En sus murales se reconocen símbolos prehispánicos, figuras mitológicas, elementos como el agua y el fuego que se convierten en alegoría universal. No se trata de copiar el pasado, sino de resignificarlo, de encontrar en cada cultura una resonancia común. Así sucedió en Estonia, donde al pintar descubrió que los símbolos del venado para los bálticos tenían la misma fuerza que para los pueblos originarios mexicanos. El arte como puente entre mundos: Mextonia, lo llamaron.

Luis lo entiende bien: la identidad no es una máscara fija, sino un proceso de búsqueda. “Estamos descolonializando ideas, encontrando significado y propósito en paralelo con otras culturas”, dice. Por eso su obra cambia de piel, evoluciona, se arriesga. No pinta “patos para siempre”, no se queda en un estilo, porque para él la autenticidad está en el movimiento, en el flujo constante que todo lo transforma.

El arte como martillo

Cuando le pregunto si el arte es un espejo o una ventana, responde sin titubeo: “Es un martillo”. Cita a Brecht: el arte no solo refleja la realidad, la transforma. Para él, la creación no es un ejercicio narcisista ni un lujo estético, sino una herramienta que moldea conciencias, que golpea los muros de la indiferencia, que abre grietas por donde se cuela la luz.

Su filosofía de vida es coherente con esa visión. “Un desperdicio de vida es vivir a las expectativas de los demás. Hay que abandonarlas, confiar en el propio camino y, sobre todo, divertirse. Venimos a pasarla bien”, afirma. Esa voz es la de alguien que se negó a encasillarse, que se salió de la universidad más de una vez, que aprendió de colegas, de alumnos, de la calle. Que entendió que la escuela más fértil es la vida misma y que la alegría, lejos de ser superficial, es la forma más radical de resistencia.

Entre el grafiti y la sacralidad del muro

Hablar con Luis es desentrañar los estigmas. Él mismo lo dice: el grafiti fue visto como vandalismo, como suciedad. Pero detrás de cada tag hay una identidad, una voz, un grito social. “El arte urbano es un arte popular, tan legítimo como cualquier otro. Así como los hijos de los obreros usan una herramienta industrial —el aerosol— para apropiarse del espacio público, así también lo hacían nuestros ancestros con el pigmento sobre piedra”.

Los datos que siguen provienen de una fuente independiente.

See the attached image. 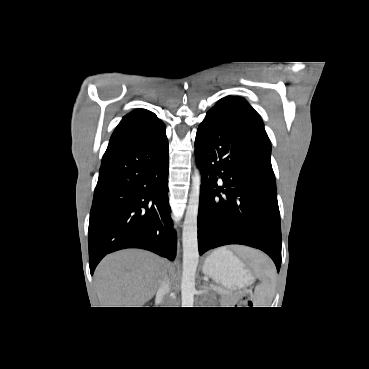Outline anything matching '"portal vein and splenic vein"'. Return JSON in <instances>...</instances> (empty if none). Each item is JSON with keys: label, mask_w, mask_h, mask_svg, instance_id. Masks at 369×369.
I'll return each instance as SVG.
<instances>
[{"label": "portal vein and splenic vein", "mask_w": 369, "mask_h": 369, "mask_svg": "<svg viewBox=\"0 0 369 369\" xmlns=\"http://www.w3.org/2000/svg\"><path fill=\"white\" fill-rule=\"evenodd\" d=\"M210 287H211L212 289H214V290H215V289H217L215 286H213V285H211V284H210Z\"/></svg>", "instance_id": "obj_1"}]
</instances>
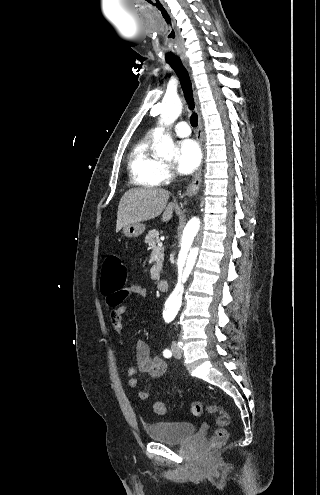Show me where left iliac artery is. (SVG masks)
<instances>
[{
    "mask_svg": "<svg viewBox=\"0 0 320 495\" xmlns=\"http://www.w3.org/2000/svg\"><path fill=\"white\" fill-rule=\"evenodd\" d=\"M166 322H170V320L167 319ZM163 355H164V357L169 358V357H171L172 353H171V351L169 349H165L163 351Z\"/></svg>",
    "mask_w": 320,
    "mask_h": 495,
    "instance_id": "44dca946",
    "label": "left iliac artery"
}]
</instances>
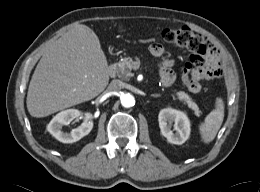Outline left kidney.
Masks as SVG:
<instances>
[{"instance_id": "left-kidney-1", "label": "left kidney", "mask_w": 260, "mask_h": 192, "mask_svg": "<svg viewBox=\"0 0 260 192\" xmlns=\"http://www.w3.org/2000/svg\"><path fill=\"white\" fill-rule=\"evenodd\" d=\"M161 133L172 144H183L190 135V122L182 111L172 108L162 109L158 116ZM174 123V124H173ZM173 125V130L171 129Z\"/></svg>"}]
</instances>
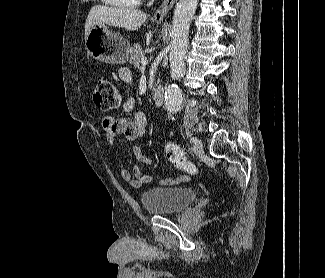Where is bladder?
I'll use <instances>...</instances> for the list:
<instances>
[{
	"mask_svg": "<svg viewBox=\"0 0 325 278\" xmlns=\"http://www.w3.org/2000/svg\"><path fill=\"white\" fill-rule=\"evenodd\" d=\"M140 198L149 215L163 216L188 208L196 199V192L188 186L155 187Z\"/></svg>",
	"mask_w": 325,
	"mask_h": 278,
	"instance_id": "bladder-1",
	"label": "bladder"
}]
</instances>
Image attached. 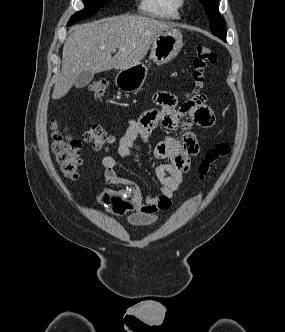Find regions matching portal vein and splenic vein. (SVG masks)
<instances>
[{
  "mask_svg": "<svg viewBox=\"0 0 285 332\" xmlns=\"http://www.w3.org/2000/svg\"><path fill=\"white\" fill-rule=\"evenodd\" d=\"M119 50L124 51V48H120Z\"/></svg>",
  "mask_w": 285,
  "mask_h": 332,
  "instance_id": "portal-vein-and-splenic-vein-1",
  "label": "portal vein and splenic vein"
}]
</instances>
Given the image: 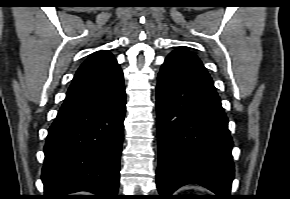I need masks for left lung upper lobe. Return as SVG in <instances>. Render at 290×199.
<instances>
[{"mask_svg": "<svg viewBox=\"0 0 290 199\" xmlns=\"http://www.w3.org/2000/svg\"><path fill=\"white\" fill-rule=\"evenodd\" d=\"M179 49H181V50H185V49H182V48H179ZM185 51H187V50H185ZM189 52V51H188ZM191 53V52H190ZM191 54H193V53H191ZM194 55V54H193Z\"/></svg>", "mask_w": 290, "mask_h": 199, "instance_id": "5c2ea615", "label": "left lung upper lobe"}]
</instances>
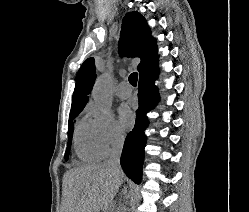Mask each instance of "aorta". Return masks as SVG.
Listing matches in <instances>:
<instances>
[{"instance_id": "obj_1", "label": "aorta", "mask_w": 249, "mask_h": 212, "mask_svg": "<svg viewBox=\"0 0 249 212\" xmlns=\"http://www.w3.org/2000/svg\"><path fill=\"white\" fill-rule=\"evenodd\" d=\"M112 80L109 75L104 74L97 78L92 96L94 102L104 113H107L112 106Z\"/></svg>"}]
</instances>
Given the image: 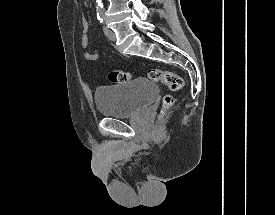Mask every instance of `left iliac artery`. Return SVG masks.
I'll return each instance as SVG.
<instances>
[{"mask_svg": "<svg viewBox=\"0 0 275 215\" xmlns=\"http://www.w3.org/2000/svg\"><path fill=\"white\" fill-rule=\"evenodd\" d=\"M97 18L100 21V23H103V21H104V9H103V6L97 7Z\"/></svg>", "mask_w": 275, "mask_h": 215, "instance_id": "1", "label": "left iliac artery"}]
</instances>
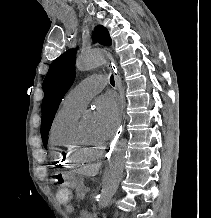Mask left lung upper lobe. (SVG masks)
<instances>
[{
	"mask_svg": "<svg viewBox=\"0 0 211 218\" xmlns=\"http://www.w3.org/2000/svg\"><path fill=\"white\" fill-rule=\"evenodd\" d=\"M94 38L103 45H111L109 33L101 25L95 28ZM75 59V50L71 49L63 53L52 62L43 81L45 96L42 102L41 136L45 148L47 147L48 133L58 106L73 83L75 77Z\"/></svg>",
	"mask_w": 211,
	"mask_h": 218,
	"instance_id": "5c2ea615",
	"label": "left lung upper lobe"
}]
</instances>
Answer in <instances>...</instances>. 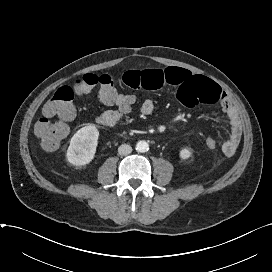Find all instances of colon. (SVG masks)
<instances>
[{
  "label": "colon",
  "mask_w": 272,
  "mask_h": 272,
  "mask_svg": "<svg viewBox=\"0 0 272 272\" xmlns=\"http://www.w3.org/2000/svg\"><path fill=\"white\" fill-rule=\"evenodd\" d=\"M95 88H98L99 100L105 105L130 112L136 102L134 95L119 92L112 77L106 74H85L77 78L71 86L58 88L44 105L43 117L35 125V134L45 150L56 149L67 136L68 122L75 115V95L89 96ZM54 117L58 119L53 120ZM205 144L211 150L217 148L214 138H207Z\"/></svg>",
  "instance_id": "colon-1"
}]
</instances>
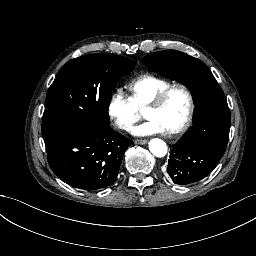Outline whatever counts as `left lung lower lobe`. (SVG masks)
Segmentation results:
<instances>
[{
    "mask_svg": "<svg viewBox=\"0 0 256 256\" xmlns=\"http://www.w3.org/2000/svg\"><path fill=\"white\" fill-rule=\"evenodd\" d=\"M168 174L172 178L173 182L179 185L194 183L206 177V176H196V175H179V174H174L170 172H168Z\"/></svg>",
    "mask_w": 256,
    "mask_h": 256,
    "instance_id": "obj_1",
    "label": "left lung lower lobe"
}]
</instances>
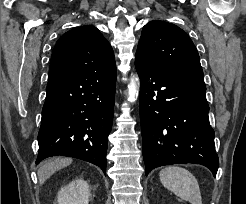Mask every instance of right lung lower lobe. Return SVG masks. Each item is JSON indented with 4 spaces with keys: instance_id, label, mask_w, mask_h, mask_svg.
<instances>
[{
    "instance_id": "1",
    "label": "right lung lower lobe",
    "mask_w": 246,
    "mask_h": 204,
    "mask_svg": "<svg viewBox=\"0 0 246 204\" xmlns=\"http://www.w3.org/2000/svg\"><path fill=\"white\" fill-rule=\"evenodd\" d=\"M115 87L116 69L49 79L36 164L63 155L93 163L106 174Z\"/></svg>"
}]
</instances>
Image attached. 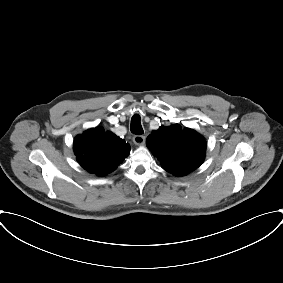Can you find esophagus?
Returning a JSON list of instances; mask_svg holds the SVG:
<instances>
[{"instance_id":"obj_1","label":"esophagus","mask_w":283,"mask_h":283,"mask_svg":"<svg viewBox=\"0 0 283 283\" xmlns=\"http://www.w3.org/2000/svg\"><path fill=\"white\" fill-rule=\"evenodd\" d=\"M133 142H134L135 145L141 146V145H143L145 143V136H143V135H135L133 137Z\"/></svg>"}]
</instances>
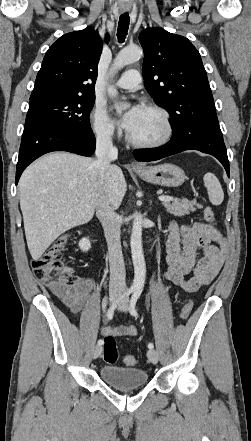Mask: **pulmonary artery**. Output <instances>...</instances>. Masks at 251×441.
Listing matches in <instances>:
<instances>
[{
  "mask_svg": "<svg viewBox=\"0 0 251 441\" xmlns=\"http://www.w3.org/2000/svg\"><path fill=\"white\" fill-rule=\"evenodd\" d=\"M141 82L140 73L137 70L126 71L117 81L116 85L125 90L135 89Z\"/></svg>",
  "mask_w": 251,
  "mask_h": 441,
  "instance_id": "e3ab8cb5",
  "label": "pulmonary artery"
}]
</instances>
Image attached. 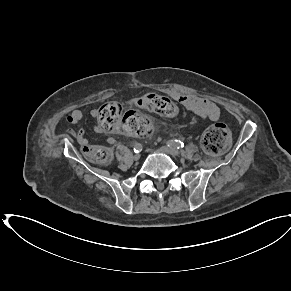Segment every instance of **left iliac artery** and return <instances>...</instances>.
Listing matches in <instances>:
<instances>
[{
  "mask_svg": "<svg viewBox=\"0 0 291 291\" xmlns=\"http://www.w3.org/2000/svg\"><path fill=\"white\" fill-rule=\"evenodd\" d=\"M167 146L171 147V148H177V149H181L185 147V144L183 141L181 140H169L167 142Z\"/></svg>",
  "mask_w": 291,
  "mask_h": 291,
  "instance_id": "44dca946",
  "label": "left iliac artery"
}]
</instances>
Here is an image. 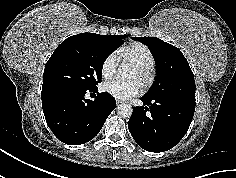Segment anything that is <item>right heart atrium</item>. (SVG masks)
I'll use <instances>...</instances> for the list:
<instances>
[{"mask_svg":"<svg viewBox=\"0 0 236 178\" xmlns=\"http://www.w3.org/2000/svg\"><path fill=\"white\" fill-rule=\"evenodd\" d=\"M118 58L114 53L108 54L102 61L100 71L105 80L111 79L117 69Z\"/></svg>","mask_w":236,"mask_h":178,"instance_id":"d8ad5b80","label":"right heart atrium"}]
</instances>
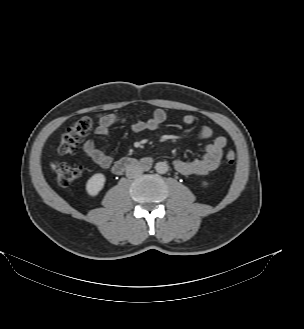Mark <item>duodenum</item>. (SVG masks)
<instances>
[{
	"label": "duodenum",
	"instance_id": "1",
	"mask_svg": "<svg viewBox=\"0 0 304 329\" xmlns=\"http://www.w3.org/2000/svg\"><path fill=\"white\" fill-rule=\"evenodd\" d=\"M145 164L146 162L139 163L137 160L133 158H123L114 164L113 172L118 175V174H122L127 170L141 167Z\"/></svg>",
	"mask_w": 304,
	"mask_h": 329
}]
</instances>
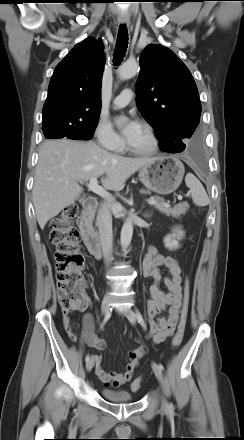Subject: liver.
<instances>
[{
    "mask_svg": "<svg viewBox=\"0 0 244 440\" xmlns=\"http://www.w3.org/2000/svg\"><path fill=\"white\" fill-rule=\"evenodd\" d=\"M156 158H127L112 154L93 141L68 139L45 141L39 151L32 191L41 229L82 193L78 181L106 174L105 189L120 191L126 180Z\"/></svg>",
    "mask_w": 244,
    "mask_h": 440,
    "instance_id": "obj_1",
    "label": "liver"
}]
</instances>
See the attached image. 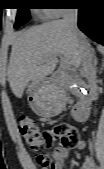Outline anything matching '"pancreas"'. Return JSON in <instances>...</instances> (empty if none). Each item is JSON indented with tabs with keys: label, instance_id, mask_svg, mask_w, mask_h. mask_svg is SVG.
Wrapping results in <instances>:
<instances>
[{
	"label": "pancreas",
	"instance_id": "pancreas-1",
	"mask_svg": "<svg viewBox=\"0 0 104 169\" xmlns=\"http://www.w3.org/2000/svg\"><path fill=\"white\" fill-rule=\"evenodd\" d=\"M74 75L69 74L65 75L61 81V84L64 88H68L74 82Z\"/></svg>",
	"mask_w": 104,
	"mask_h": 169
}]
</instances>
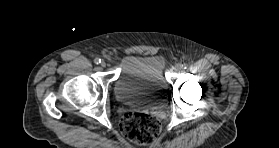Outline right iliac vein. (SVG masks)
I'll list each match as a JSON object with an SVG mask.
<instances>
[{
    "instance_id": "right-iliac-vein-1",
    "label": "right iliac vein",
    "mask_w": 279,
    "mask_h": 148,
    "mask_svg": "<svg viewBox=\"0 0 279 148\" xmlns=\"http://www.w3.org/2000/svg\"><path fill=\"white\" fill-rule=\"evenodd\" d=\"M100 65H101L102 68L106 67V63L104 61H102Z\"/></svg>"
}]
</instances>
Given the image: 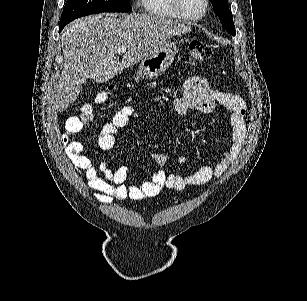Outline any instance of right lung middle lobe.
<instances>
[{
	"label": "right lung middle lobe",
	"mask_w": 307,
	"mask_h": 301,
	"mask_svg": "<svg viewBox=\"0 0 307 301\" xmlns=\"http://www.w3.org/2000/svg\"><path fill=\"white\" fill-rule=\"evenodd\" d=\"M129 0H67L62 12L59 32L76 18L101 12H130Z\"/></svg>",
	"instance_id": "obj_1"
}]
</instances>
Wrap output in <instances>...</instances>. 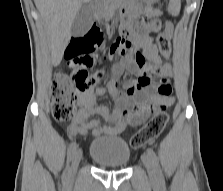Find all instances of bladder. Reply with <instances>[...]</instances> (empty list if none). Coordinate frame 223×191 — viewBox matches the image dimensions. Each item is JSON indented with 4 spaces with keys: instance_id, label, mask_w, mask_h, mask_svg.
I'll list each match as a JSON object with an SVG mask.
<instances>
[{
    "instance_id": "1",
    "label": "bladder",
    "mask_w": 223,
    "mask_h": 191,
    "mask_svg": "<svg viewBox=\"0 0 223 191\" xmlns=\"http://www.w3.org/2000/svg\"><path fill=\"white\" fill-rule=\"evenodd\" d=\"M90 158L99 166L123 168L130 161L131 151L122 137H100L91 143Z\"/></svg>"
}]
</instances>
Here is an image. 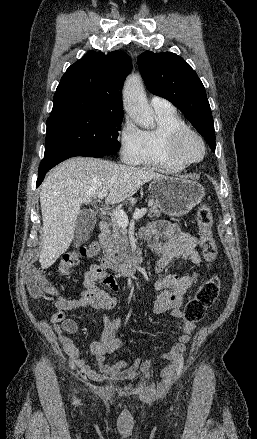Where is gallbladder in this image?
Listing matches in <instances>:
<instances>
[{"label": "gallbladder", "instance_id": "gallbladder-1", "mask_svg": "<svg viewBox=\"0 0 257 439\" xmlns=\"http://www.w3.org/2000/svg\"><path fill=\"white\" fill-rule=\"evenodd\" d=\"M96 223V217L90 210H82L77 218L74 230V245L79 246L91 235Z\"/></svg>", "mask_w": 257, "mask_h": 439}]
</instances>
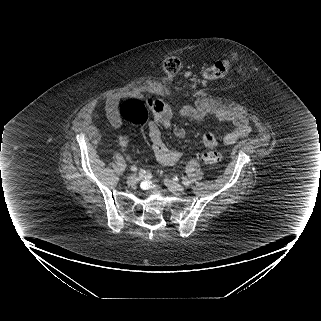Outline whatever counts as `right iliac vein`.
Returning a JSON list of instances; mask_svg holds the SVG:
<instances>
[{"mask_svg":"<svg viewBox=\"0 0 321 321\" xmlns=\"http://www.w3.org/2000/svg\"><path fill=\"white\" fill-rule=\"evenodd\" d=\"M137 182L138 178L135 175H132L127 179V183L131 186H134Z\"/></svg>","mask_w":321,"mask_h":321,"instance_id":"obj_1","label":"right iliac vein"}]
</instances>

En esa línea, ha trabajado en proyectos colectivos que transformaron muros de Querétaro y de otras ciudades. Desde la gestión cultural de Arte Nueve Urbano con Edgar Sánchez, hasta la creación de Mercado Negro, un espacio donde los artistas venden directamente su obra al público, sin intermediarios. Una democratización del arte que rompe burbujas elitistas y abre paso al coleccionismo emergente.

Nómada del color

Si algo define a Luis es el movimiento. Viaja ligero, sin más equipaje que su experiencia. “Antes llevaba maletas llenas de pinceles. Ahora entendí que lo esencial lo traigo en las manos, en la vida misma. Descubrí que mi casa soy yo”. Ese espíritu nómada lo ha llevado a pintar murales en continentes lejanos, pero también a volver siempre a Querétaro, donde el contraste entre lo colonial y lo industrial le recuerda que toda ciudad es un palimpsesto, un cuerpo en transformación.

Su paleta es reflejo de su propia psique. De joven pintaba en blanco y negro, convencido de que ahí estaba su autenticidad. Pero un día el color irrumpió como una perturbación inevitable, y nunca más lo abandonó. Hoy, aunque sus trazos conserven la fuerza del dibujo, siempre hay un estallido cromático que parece emanar de su interior. “El color me incomodaba, pero aprendí a perderme en él. Y ya no pude volver atrás”.

Aprendizajes, espejos y herencias

Luis se formó con maestros locales como Santiago Carbonell o Jordi Boldó, pero también con dibujantes anónimos que conoció en la escuela y que nunca llegaron a la fama. Para él, la genialidad no siempre está en los grandes nombres, sino en esas manos discretas que alguna vez le mostraron un cuaderno y le volaron la cabeza. Por eso insiste en que el arte debe ser horizontal: todos tienen derecho a expresarse, todos tienen algo que decir.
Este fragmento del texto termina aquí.